Building an International Netflix Content Search App with ChatGPT

Evan Caplan,AWSChatGPT 4PythonAngular

Repositories

Netflix Search UI (opens in a new tab)
Netflix Search Service (opens in a new tab)

Demo

Please click the image below to view the demo on Youtube. Netflix Search Demo (opens in a new tab)

Introduction

My wife and I often need help finding shows or movies on Netflix that are available in both our countries. When we want to watch a show or a movie on Netflix, a lot of the time, we find something we each want to watch, but the other person doesn't have the listing on their country's Netflix. So I built a tool around the uNoGS Next Generation API (opens in a new tab) on Rapid API.

I also had an ulterior motive for wanting to build this tool; I wanted to get more hands-on experience using AWS and its serverless tools. I just became an AWS Certified Cloud practitioner. To make things more interesting, I let Chat GPT 4 build most of the Angular front end. I know, we could just use a VPN, but where is the fun in that?

How I Built the Back End

I won't lie; at first, I didn't know much about what I was doing. I created Python AWS Lambda functions to get all the needed data, but I manually set those up in the UI. I also added my API key for uNoGS to AWS Secrets Manager and configured the Lambdas to get the API key from the manager. I created a Lambda to find a list of movies or shows that were shared between two countries sorted by rating, a Lambda to find the details of the show or movie, and a Lambda to find the list of countries to select from.

Before I built the front end, I decided to ask Chat GPT how I could serve the data from the Lambdas to the front end. It told me about a tool called Serverless (opens in a new tab). I didn't know this tool existed, but it was exactly what I needed for my use case. After running npm install serverless, I had to learn how to use this powerful resource. It really wasn't difficult at all to configure. Inside the serverless.yml file, you can add API Gateway as a provider, and you also add the Lambda functions you want to create. After configuring the serverless.yml I just copied and pasted the code from my existing lambdas to new Python files in the Serverless project. Deploying the project was as simple as configuring my AWS account to serverless and running serverless deploy.

Some things I encountered after deploying were that I needed to re-add the layer to the lambdas to allow them to access the Secrets Manager, update the policy each of the lambdas had to read from the Secrets Manager, and a layer to allow them to use common code for making HTTP request, and accessing the API Key I had put in the lib package. I decided I also wanted to store the Countries retrieved from the uNogS API in a DynamoDB table just to get more experience using that service. After I had thoroughly tested the API through API Gateway and was happy with the JSON I was getting back, I decided to move on to the front end.

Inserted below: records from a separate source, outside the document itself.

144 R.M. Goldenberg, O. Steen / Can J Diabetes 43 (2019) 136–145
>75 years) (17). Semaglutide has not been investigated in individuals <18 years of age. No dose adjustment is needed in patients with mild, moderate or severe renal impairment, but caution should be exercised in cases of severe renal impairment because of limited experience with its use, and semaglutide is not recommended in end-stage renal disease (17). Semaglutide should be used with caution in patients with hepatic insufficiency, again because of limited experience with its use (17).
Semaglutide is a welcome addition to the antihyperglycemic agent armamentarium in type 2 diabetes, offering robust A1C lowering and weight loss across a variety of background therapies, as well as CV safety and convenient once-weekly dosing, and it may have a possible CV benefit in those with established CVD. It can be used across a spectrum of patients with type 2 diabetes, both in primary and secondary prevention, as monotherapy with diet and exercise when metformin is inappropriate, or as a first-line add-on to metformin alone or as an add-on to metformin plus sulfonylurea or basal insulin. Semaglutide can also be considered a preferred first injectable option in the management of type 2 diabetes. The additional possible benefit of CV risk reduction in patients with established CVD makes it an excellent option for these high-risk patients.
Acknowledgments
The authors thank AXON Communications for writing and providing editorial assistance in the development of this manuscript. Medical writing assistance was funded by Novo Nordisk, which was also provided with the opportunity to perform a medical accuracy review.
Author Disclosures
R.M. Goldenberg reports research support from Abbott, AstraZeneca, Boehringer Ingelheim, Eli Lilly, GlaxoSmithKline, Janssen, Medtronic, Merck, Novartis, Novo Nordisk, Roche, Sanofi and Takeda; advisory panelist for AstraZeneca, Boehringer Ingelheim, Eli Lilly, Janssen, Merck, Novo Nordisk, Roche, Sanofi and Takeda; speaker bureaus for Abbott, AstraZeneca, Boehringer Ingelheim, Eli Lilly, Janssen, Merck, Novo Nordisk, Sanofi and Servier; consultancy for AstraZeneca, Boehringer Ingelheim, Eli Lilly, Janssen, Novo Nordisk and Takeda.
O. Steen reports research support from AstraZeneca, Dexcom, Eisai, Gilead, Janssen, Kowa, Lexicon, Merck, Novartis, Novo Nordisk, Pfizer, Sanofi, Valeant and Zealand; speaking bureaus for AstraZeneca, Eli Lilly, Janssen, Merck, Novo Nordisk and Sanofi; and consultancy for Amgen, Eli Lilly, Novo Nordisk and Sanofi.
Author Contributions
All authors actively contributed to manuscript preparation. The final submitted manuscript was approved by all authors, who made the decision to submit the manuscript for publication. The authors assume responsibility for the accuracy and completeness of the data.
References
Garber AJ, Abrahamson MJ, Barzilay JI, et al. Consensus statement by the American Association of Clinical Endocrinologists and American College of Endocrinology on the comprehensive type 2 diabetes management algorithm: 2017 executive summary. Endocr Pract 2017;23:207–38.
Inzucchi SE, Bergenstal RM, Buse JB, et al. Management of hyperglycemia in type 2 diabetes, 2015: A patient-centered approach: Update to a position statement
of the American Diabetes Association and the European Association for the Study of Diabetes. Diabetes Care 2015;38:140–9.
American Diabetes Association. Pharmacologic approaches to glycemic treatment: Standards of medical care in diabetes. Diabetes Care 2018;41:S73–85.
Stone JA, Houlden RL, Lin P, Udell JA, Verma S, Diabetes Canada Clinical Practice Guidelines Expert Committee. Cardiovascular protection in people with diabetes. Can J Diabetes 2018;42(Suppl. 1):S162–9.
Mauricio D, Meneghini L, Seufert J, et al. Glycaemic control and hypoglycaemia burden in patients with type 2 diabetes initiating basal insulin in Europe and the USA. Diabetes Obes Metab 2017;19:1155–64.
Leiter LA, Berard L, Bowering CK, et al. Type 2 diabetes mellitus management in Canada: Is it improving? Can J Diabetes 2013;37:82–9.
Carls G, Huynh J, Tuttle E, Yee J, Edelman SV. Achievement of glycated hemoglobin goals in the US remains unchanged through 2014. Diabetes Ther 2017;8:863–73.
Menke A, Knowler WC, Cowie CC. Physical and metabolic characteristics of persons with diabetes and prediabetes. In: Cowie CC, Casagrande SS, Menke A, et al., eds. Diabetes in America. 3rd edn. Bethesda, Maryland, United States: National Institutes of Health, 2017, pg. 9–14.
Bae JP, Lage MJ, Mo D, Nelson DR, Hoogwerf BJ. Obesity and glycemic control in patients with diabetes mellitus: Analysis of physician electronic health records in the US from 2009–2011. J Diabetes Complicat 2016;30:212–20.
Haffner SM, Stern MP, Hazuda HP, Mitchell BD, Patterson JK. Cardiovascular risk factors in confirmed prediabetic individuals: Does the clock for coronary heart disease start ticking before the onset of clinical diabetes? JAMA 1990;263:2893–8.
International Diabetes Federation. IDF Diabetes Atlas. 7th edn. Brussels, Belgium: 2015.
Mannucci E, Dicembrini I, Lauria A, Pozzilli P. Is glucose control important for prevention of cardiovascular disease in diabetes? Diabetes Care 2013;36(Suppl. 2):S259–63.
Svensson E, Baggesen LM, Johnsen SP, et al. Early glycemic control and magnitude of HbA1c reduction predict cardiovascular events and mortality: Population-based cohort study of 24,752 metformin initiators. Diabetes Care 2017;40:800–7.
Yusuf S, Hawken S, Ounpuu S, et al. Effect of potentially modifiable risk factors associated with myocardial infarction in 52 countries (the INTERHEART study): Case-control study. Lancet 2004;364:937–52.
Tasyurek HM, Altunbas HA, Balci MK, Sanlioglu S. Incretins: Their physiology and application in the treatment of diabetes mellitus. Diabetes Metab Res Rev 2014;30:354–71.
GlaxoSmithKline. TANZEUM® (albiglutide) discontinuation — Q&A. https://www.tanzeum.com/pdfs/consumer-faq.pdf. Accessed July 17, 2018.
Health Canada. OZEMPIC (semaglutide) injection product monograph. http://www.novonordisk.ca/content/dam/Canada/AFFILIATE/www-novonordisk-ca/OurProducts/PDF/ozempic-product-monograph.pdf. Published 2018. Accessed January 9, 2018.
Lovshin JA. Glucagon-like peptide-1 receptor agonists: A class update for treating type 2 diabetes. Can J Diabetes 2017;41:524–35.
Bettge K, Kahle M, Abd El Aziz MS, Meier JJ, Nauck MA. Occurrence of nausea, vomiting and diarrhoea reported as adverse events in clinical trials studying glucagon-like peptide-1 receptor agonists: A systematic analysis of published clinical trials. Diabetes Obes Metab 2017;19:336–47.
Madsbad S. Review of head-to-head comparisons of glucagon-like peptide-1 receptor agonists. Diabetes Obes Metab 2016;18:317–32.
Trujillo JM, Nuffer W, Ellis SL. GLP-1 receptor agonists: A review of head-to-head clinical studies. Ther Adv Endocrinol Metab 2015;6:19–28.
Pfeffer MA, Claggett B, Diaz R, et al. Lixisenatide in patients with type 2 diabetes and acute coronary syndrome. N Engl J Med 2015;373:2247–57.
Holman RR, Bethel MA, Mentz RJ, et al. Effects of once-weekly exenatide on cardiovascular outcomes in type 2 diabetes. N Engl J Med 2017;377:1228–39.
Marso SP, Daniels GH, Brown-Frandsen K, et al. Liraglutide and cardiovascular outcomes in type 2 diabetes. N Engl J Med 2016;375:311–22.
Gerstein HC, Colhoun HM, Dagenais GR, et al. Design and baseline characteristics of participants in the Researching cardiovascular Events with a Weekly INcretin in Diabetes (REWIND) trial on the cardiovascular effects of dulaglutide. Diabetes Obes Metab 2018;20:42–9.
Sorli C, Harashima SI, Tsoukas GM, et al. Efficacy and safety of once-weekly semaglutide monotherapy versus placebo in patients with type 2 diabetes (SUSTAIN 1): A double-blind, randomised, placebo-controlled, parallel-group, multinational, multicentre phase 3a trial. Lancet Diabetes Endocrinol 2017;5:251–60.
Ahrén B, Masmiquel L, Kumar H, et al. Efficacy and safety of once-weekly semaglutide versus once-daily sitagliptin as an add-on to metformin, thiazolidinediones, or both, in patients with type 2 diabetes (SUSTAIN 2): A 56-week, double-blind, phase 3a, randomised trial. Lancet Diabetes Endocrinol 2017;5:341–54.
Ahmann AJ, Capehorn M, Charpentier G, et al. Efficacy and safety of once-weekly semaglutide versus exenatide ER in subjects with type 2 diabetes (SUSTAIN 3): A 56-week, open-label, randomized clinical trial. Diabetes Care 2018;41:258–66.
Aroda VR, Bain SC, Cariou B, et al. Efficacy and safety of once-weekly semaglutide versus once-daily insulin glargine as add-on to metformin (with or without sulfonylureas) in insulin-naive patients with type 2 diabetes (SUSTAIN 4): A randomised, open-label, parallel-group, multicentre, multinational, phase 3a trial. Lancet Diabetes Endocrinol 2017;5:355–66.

How ChatGPT 4 Built the Front End

I decided that I wanted ChatGPT to build an Angular Front End using a UI library called PrimeNG. I am very familiar with both of these, as they are what I use for my normal job. I chose that framework and library just because I knew I could tweak anything ChatGPT would give me. My introduction prompt is below, I had all of this in one single prompt.

ChatGPT then gave me its plan of action and the initial steps to create my Angular project and set up the initial components. The initial components were the SearchComponent, ResultsComponent, the DetailsComponent, and the CountryDropdDownComponent. It then assisted me in refining the components, troubleshooting issues, and implementing new features.

I would ask ChatGPT to either implement something new or correct an issue I was experiencing. For example, I forgot to tell it that the list of shows or movies was paginated, but it was easily able to update the code for this. I also used it to help me debug CORS issues I was running into, and that made my life a lot easier. All I had to do was copy and paste my serverless.yml file from the Serverless project, and it was able to tell me what to manipulate, as well as what I needed to add to my Lambda functions. Overall, I only needed to tweak about 10% of the code to achieve a finished product I was happy with.

Conclusion

After using ChatGPT 4 as my front end dev, I had some takeaways: it doesn't finish its responses sometimes, and it was a little slow moving, but overall it built a pretty solid UI for the tool. It also helped me how to learn to use Serverless, which is really simple and easy to use but extremely powerful. As I explore the cloud and my company starts to migrate more towards the cloud, I think I can leverage it for much more than a side project. I plan on deploying the tool to a private site for my wife and me to use, but for now, I use it locally for us to find something to watch.